The diagnosis is clinical and based on 3 criteria:
- Typical lesions: nodules, abscesses, and tunnels (previously referred to as sinuses and fistulae)
- Recurrence: more than 2 lesions over a 6-month period
- Typical locations: primarily intertriginous
Mechanical irritation such as by friction from tight clothing or shaving is often reported as a trigger. For many women, the week before menses can trigger disease flares, and pregnancy and the postpartum period can be associated with either disease improvement or flaring.
Obesity and cigarette smoking are associated with HS severity but are unlikely to be the main trigger of disease in most patients. Prevalence of metabolic syndrome, major cardiovascular events, cardiac death, and diabetes (type 1 or type 2) are increased in HS compared to the general populations. Some of the most frequently associated comorbidities are related to mental health, and depression, anxiety, and risk of suicide are major burdens for the population. Regional ileitis (Crohn disease) has a statistical association with HS, while ulcerative colitis does not.
HS is often accompanied by the other disorders of the "follicular occlusion tetrad," which includes acne conglobata, dissecting cellulitis, and pilonidal sinus. Less frequent associations to keep in mind are increased risk of polycystic ovarian syndrome and lymphoma. People with Down syndrome are known to be at increased risk of HS.
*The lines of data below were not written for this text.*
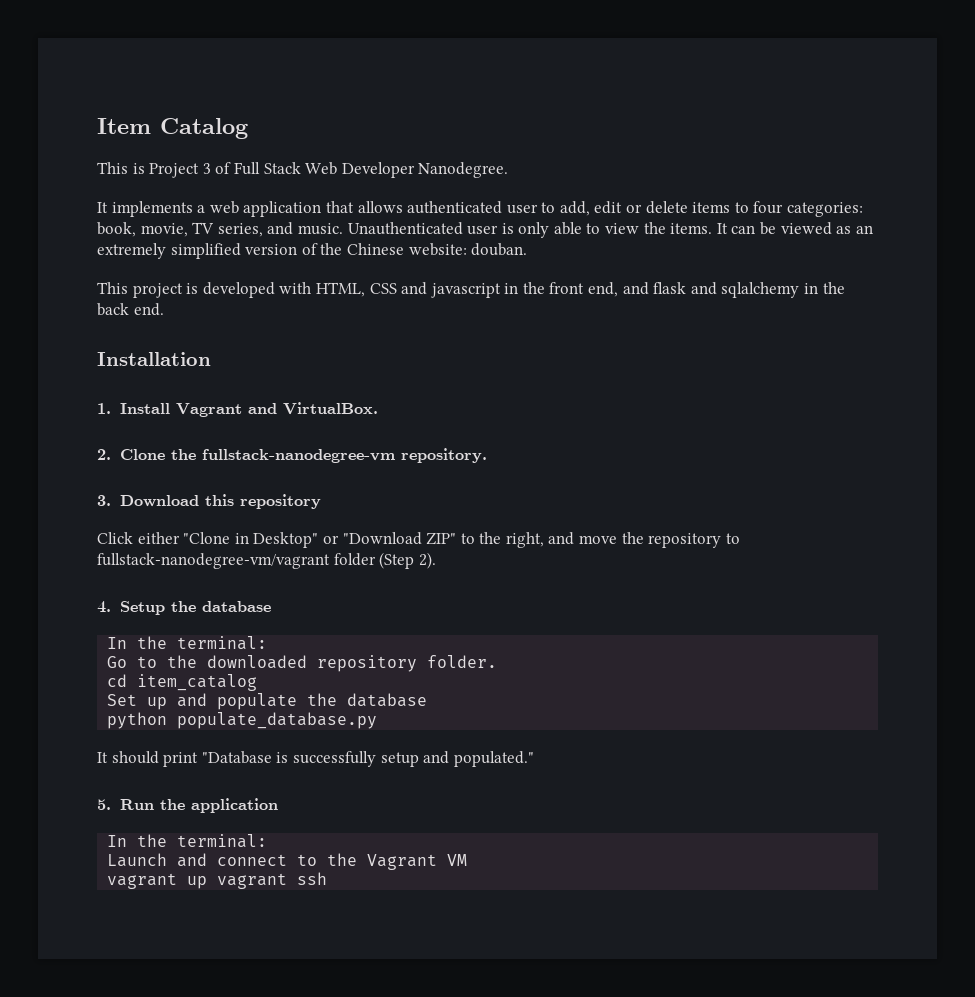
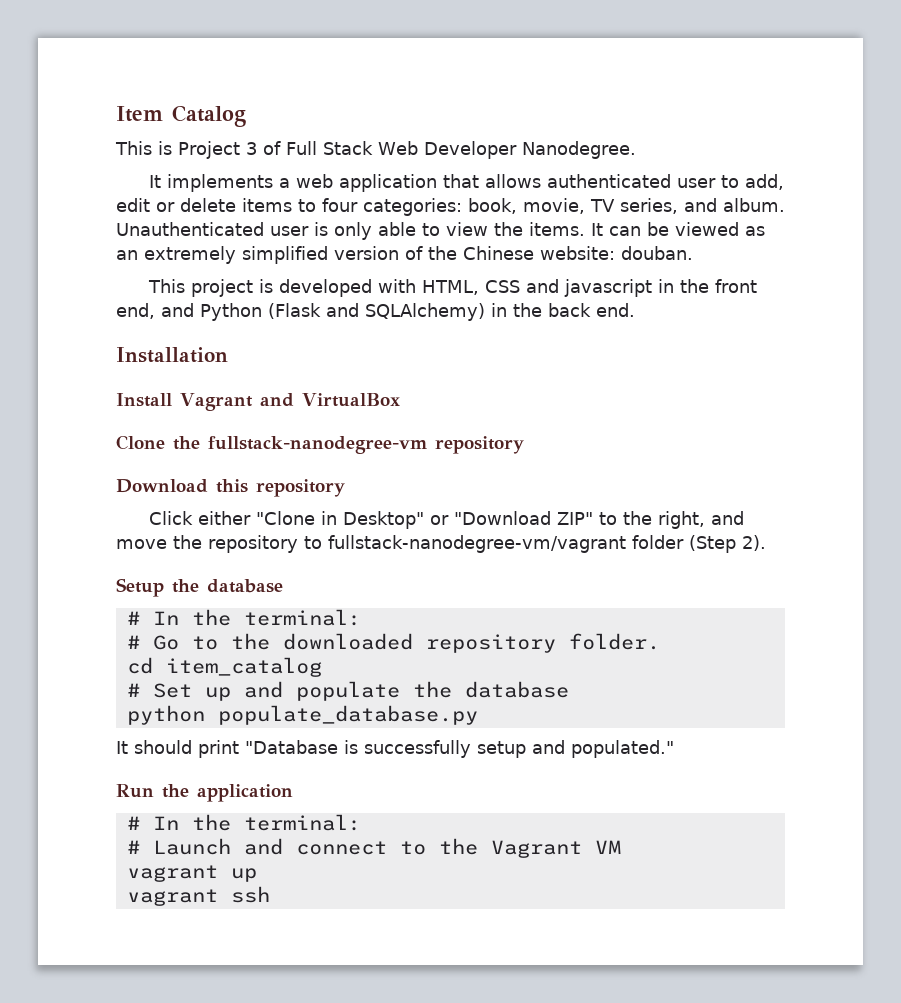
[297,223,343,235] music. -> [723,198,785,212] album.
[653,282,800,298] flask and sqlalchemy -> [200,303,485,321] Python (Flask and SQLAlchemy)
[97,403,111,414] 1. -> (228, 355) none
[282,402,378,415] [97,449,111,460] VirtualBox. // 2. -> [301,393,400,407] VirtualBox //
[400,448,487,463] [97,495,111,506] repository. // 3. -> [435,436,524,454] repository //
[97,601,111,613] 4. -> (766, 543) none
[107,636,268,650] In the terminal: // -> [126,609,361,626] [126,635,140,649] # In the terminal: // #
(258, 682) none -> [126,683,140,697] #
[97,799,111,810] 5. -> (674, 749) none
[107,834,268,848] In the terminal: // -> [126,814,361,831] [126,840,140,854] # In the terminal: // #
(208, 882) none -> (257, 875) //

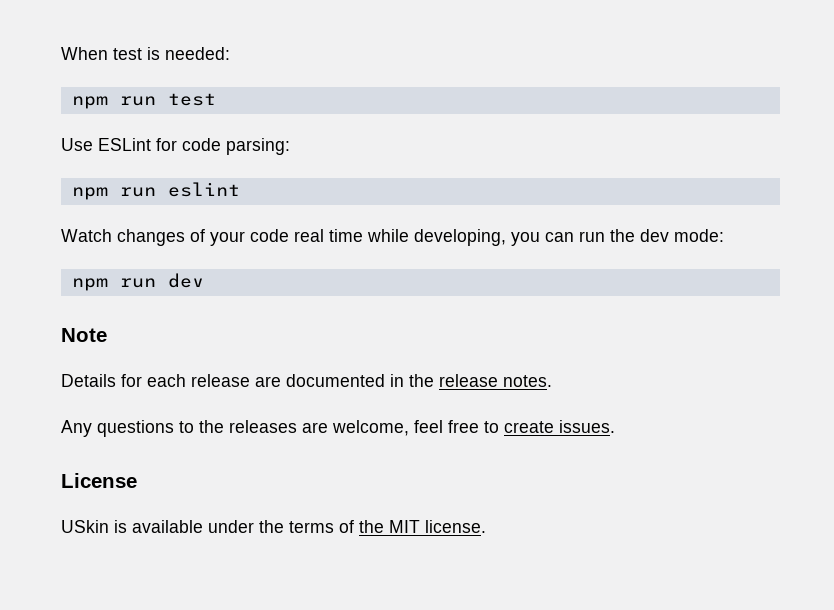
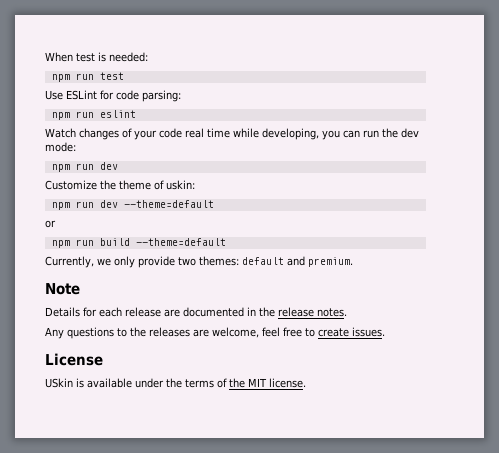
(204, 280) none -> [45,180,195,190] [51,200,214,210] [45,220,56,228] [51,238,226,248] [45,256,353,268] // Customize the theme of uskin: // npm run dev --theme=default // or // npm run build --theme=default // Currently, we only provide two themes: default and premium.

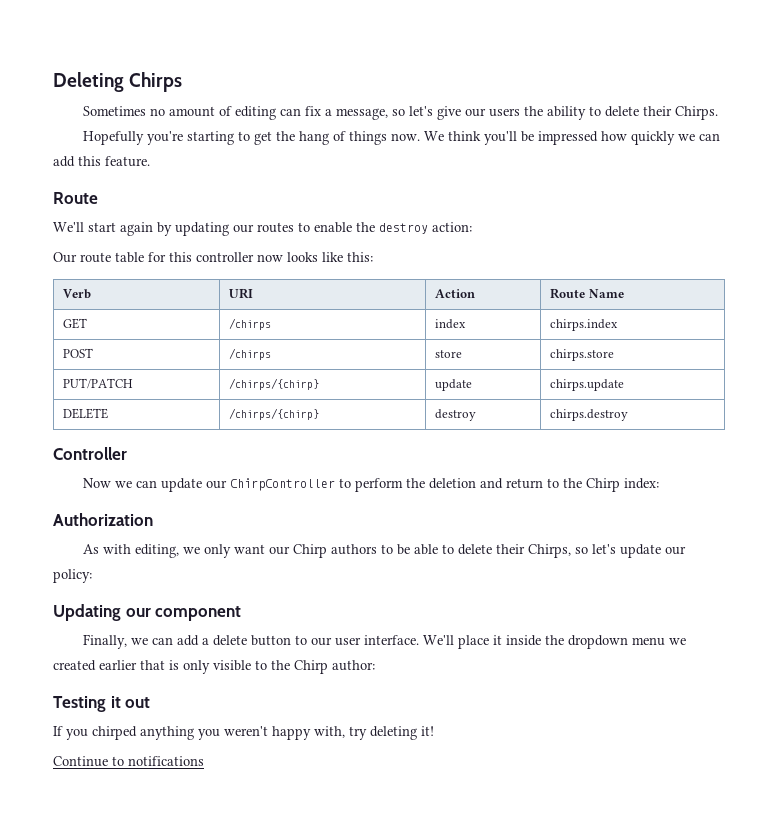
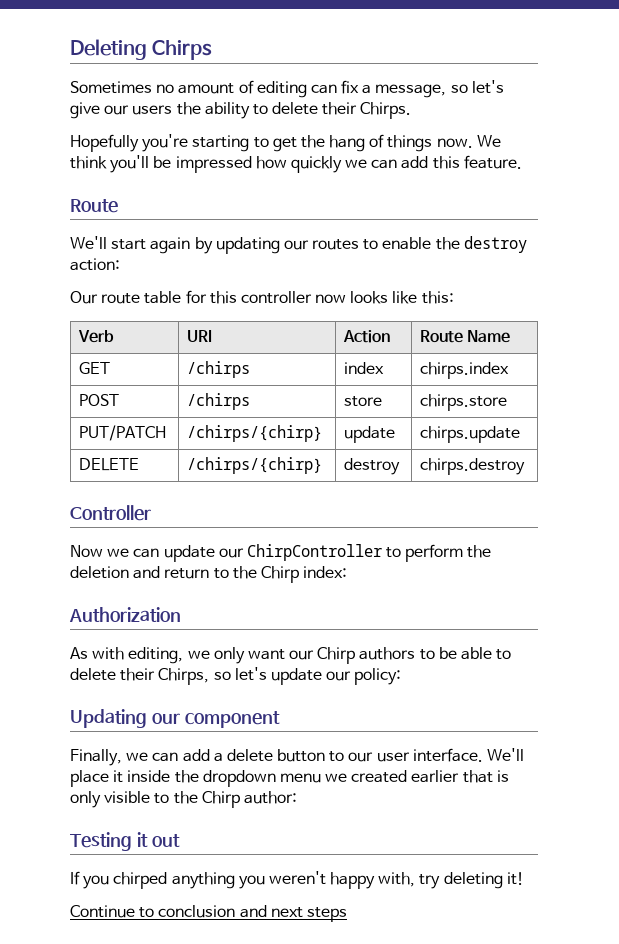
[128,756,204,766] notifications -> [158,905,347,922] conclusion and next steps

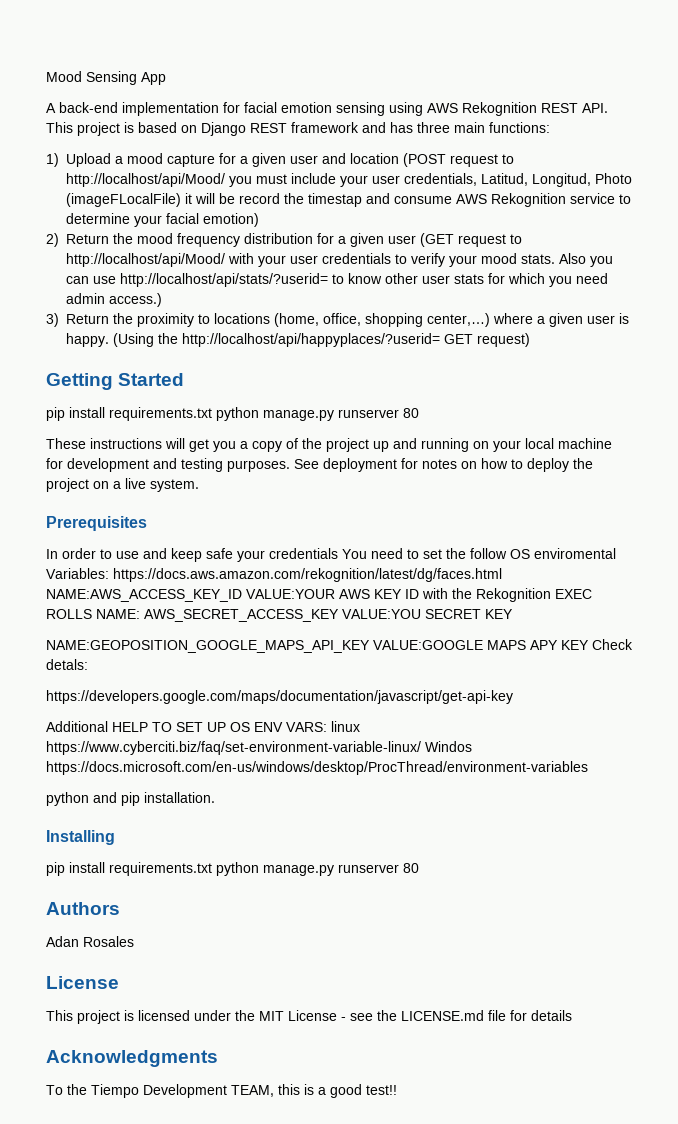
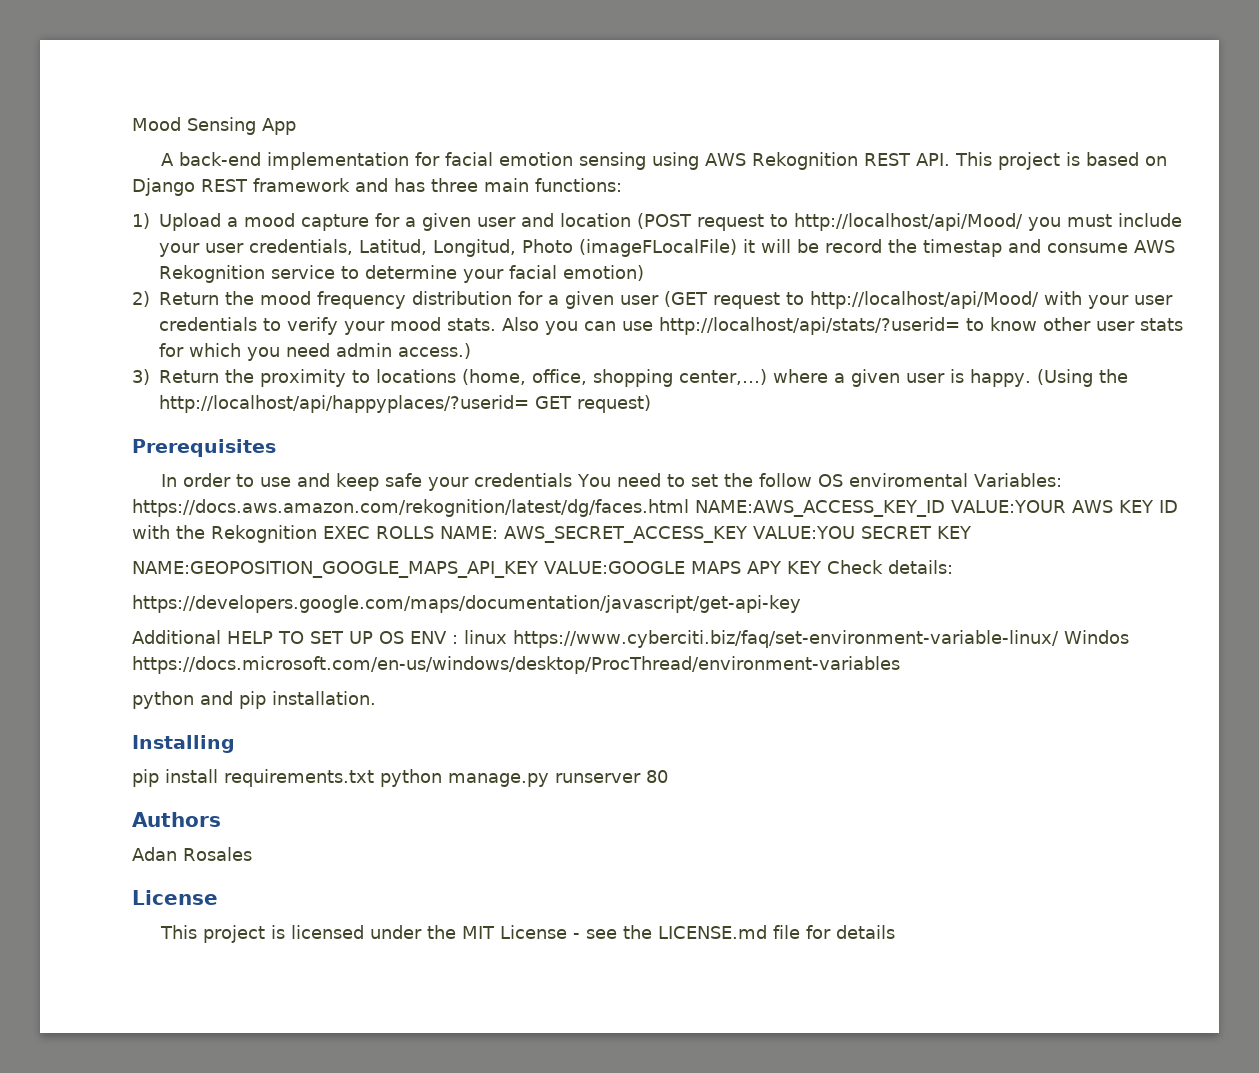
[46,373,185,390] [46,407,419,421] [46,438,612,452] [46,458,593,472] [46,478,199,492] // Getting Started // pip install requirements.txt python manage.py runserver 80 // These instructions will get you a copy of the project up and running on your local machine for development and testing purposes. See deployment for notes on how to deploy the project on a live system. -> (651, 404) none
[46,659,88,670] detals: -> [887,560,953,574] details:
[286,722,327,732] VARS: -> [452,635,458,644] :
[46,1050,218,1067] [46,1084,397,1098] // Acknowledgments // To the Tiempo Development TEAM, this is a good test!! -> (895, 932) none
A positive family history is reported in 30%-50% of patients in recent cohorts, and familial risk studies indicate a 20-fold risk of disease development for those with an affected first-degree relative. Pathogenic variants affecting the gamma-secretase complex genes PSENEN, PSEN1, and NCSTN have been reported in familial cases.
Associated syndromes include PASH (pyoderma gangrenosum, acne, and hidradenitis suppurativa), PAPASH (pyogenic arthritis, pyoderma gangrenosum, acne, and hidradenitis suppurativa), and PsAPASH (psoriatic arthritis, pyoderma gangrenosum, acne, and hidradenitis suppurativa), and these may in some cases be associated with mutations in PSTPIP1.
Pediatric patient considerations: HS usually presents after puberty and is more common in girls. In children presenting with early-onset disease, there is a strong association with widespread involvement, hormonal imbalance, and a strong family history. As in adults, higher rates of coexisting obesity, anxiety disorders, acne vulgaris, and acne conglobata are reported. In patients presenting younger than 11 years, signs of precocious puberty may be observed.